Dr. Sobel is a WSU distinguished professor and longtime faculty member of the School of Medicine, who in addition to serving as dean of the School of Medicine, was chief of the Division of Infectious Diseases and associate chair of Research for the Department of Internal Medicine. He also served as chair of Internal Medicine before he was named dean.

Also a professor of Immunology and Microbiology, and of Obstetrics and Gynecology, Dr. Sobel is one of the world’s foremost authorities on bacterial vaginosis. Widely published, he has been involved in basic science, translational and clinical research since the inception of his Infectious Diseases Research Fellowship in 1976 at the National Institutes of Health Laboratory of Clinical Investigation. He has served as a consultant for the U.S. Centers for Disease Control and Prevention’s special committee for recommending guidelines for the treatment of sexually transmitted diseases. He also served as president of the Michigan Infectious Diseases Society from 1997 to 1999, and is a member of the Infectious Diseases Society of America and its Practice Guidelines Committee.

Dr. Prasad, who joined the School of Medicine in 1963, is also a WSU distinguished professor of Internal Medicine and a pioneering researcher in the importance of zinc in the human diet. A native of India, he has made important strides researching the mineral, as well as contributing significantly to the field of hematology and sickle cell disease.

Dr. Prasad's work with zinc began when one of his former professors received an invitation from the Shah of Iran to establish a medical curriculum at the University of Shiraz Medical School and invited Dr. Prasad to accompany him. Two weeks after his arrival, a 21-year-old man who looked like an 8-year-old boy came to Dr. Prasad. The patient lacked secondary male characteristics, was considered mentally lethargic and ate clay. Dr. Prasad diagnosed the man's condition as extreme anemia, but couldn't understand how such a condition came about because most males do not develop anemia without bleeding. The condition was so prevalent in Iran that it was considered epidemic. Dr. Prasad studied the condition and hypothesized that because plants do not grow without sufficient zinc, perhaps people do not either.

In 1961, Dr. Prasad published an article in the American Journal of Medicine suggesting for the first time that zinc deficiency could account for human growth retardation. In a subsequent paper based on studies done in similar patients from Egypt, Dr. Prasad established that the study subjects suffered zinc deficiency. That study, published in The Journal of Laboratory and Clinical Medicine in 1963, was republished in 1990 as a landmark article by the same journal.

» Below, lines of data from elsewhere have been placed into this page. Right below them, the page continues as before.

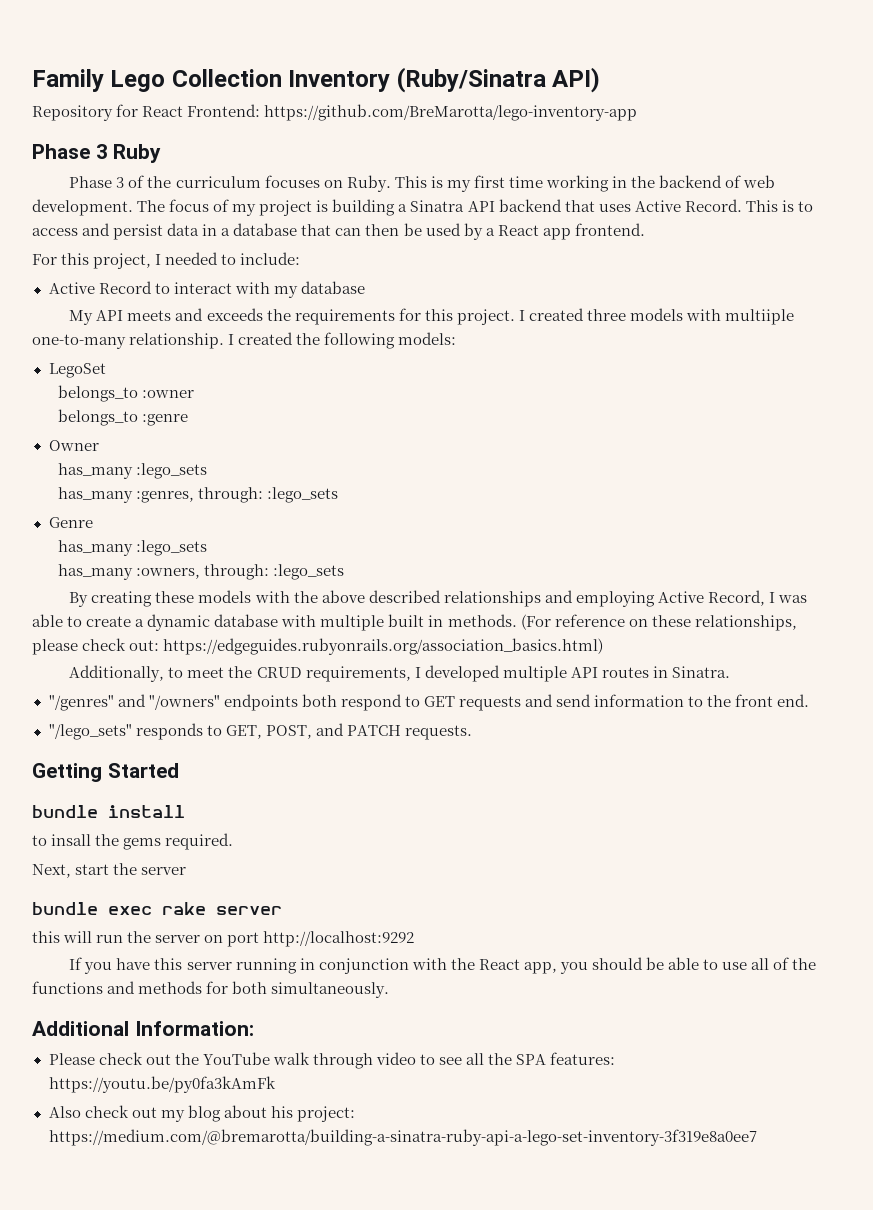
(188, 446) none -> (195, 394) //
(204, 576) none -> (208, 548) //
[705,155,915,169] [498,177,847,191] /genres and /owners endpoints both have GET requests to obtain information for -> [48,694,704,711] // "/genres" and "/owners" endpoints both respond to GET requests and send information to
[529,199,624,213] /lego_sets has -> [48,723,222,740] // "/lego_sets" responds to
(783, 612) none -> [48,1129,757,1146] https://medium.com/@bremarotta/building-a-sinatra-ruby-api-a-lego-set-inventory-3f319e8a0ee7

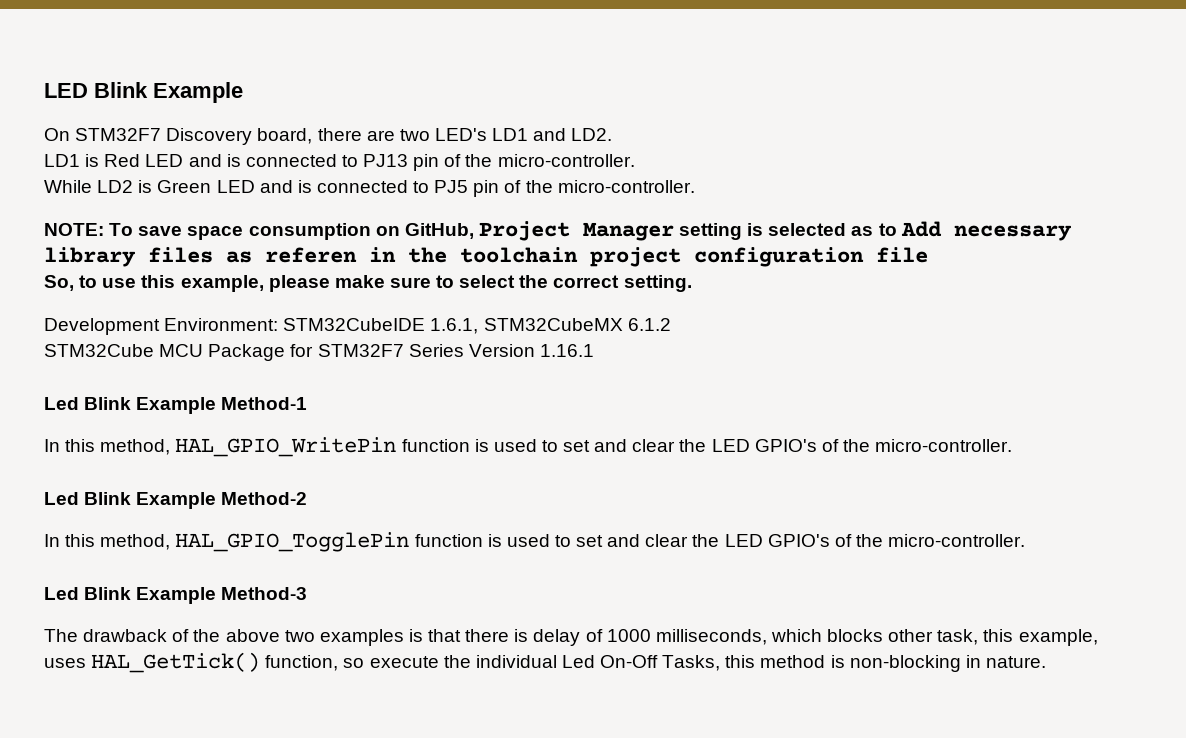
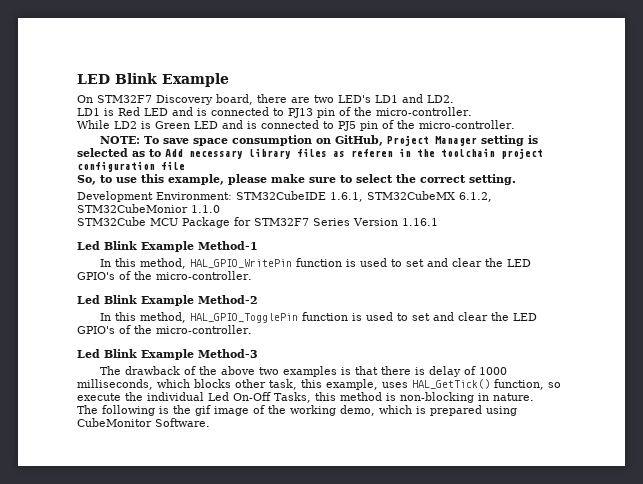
[627,318,671,331] 6.1.2 -> [459,192,492,202] [77,204,220,213] 6.1.2, STM32CubeMonior 1.1.0
(1046, 662) none -> [77,405,517,416] [77,418,210,427] // The following is the gif image of the working demo, which is prepared using CubeMonitor Software.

After the publication of these papers, Dr. Prasad started administering zinc through clinical trials, and his subjects began growing taller and developing male characteristics. In 1975, he suggested the National Research Council set the Recommended Daily Allowance for zinc at 15 milligrams per day.

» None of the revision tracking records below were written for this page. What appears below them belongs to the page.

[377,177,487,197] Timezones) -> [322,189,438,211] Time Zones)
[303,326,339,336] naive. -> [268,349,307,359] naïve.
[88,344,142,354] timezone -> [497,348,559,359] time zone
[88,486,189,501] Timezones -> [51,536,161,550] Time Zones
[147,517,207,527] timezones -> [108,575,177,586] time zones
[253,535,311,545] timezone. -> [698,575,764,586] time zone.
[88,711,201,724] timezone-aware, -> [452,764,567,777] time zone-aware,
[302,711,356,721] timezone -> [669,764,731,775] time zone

His zinc studies have saved countless lives in African and Asian countries, including India, Pakistan and Bangladesh. In these areas, the mortality rate from infantile diarrhea approached 85 percent. When the United Nations Educational, Scientific and Cultural Organization adopted zinc supplements to combat infant diarrhea in these regions, that mortality rate dropped to 15 percent.

In December 2009, TIME magazine named zinc the “miracle mineral,” and in 2011, Dr. Prasad received a congressional commendation for his lifelong studies involving zinc.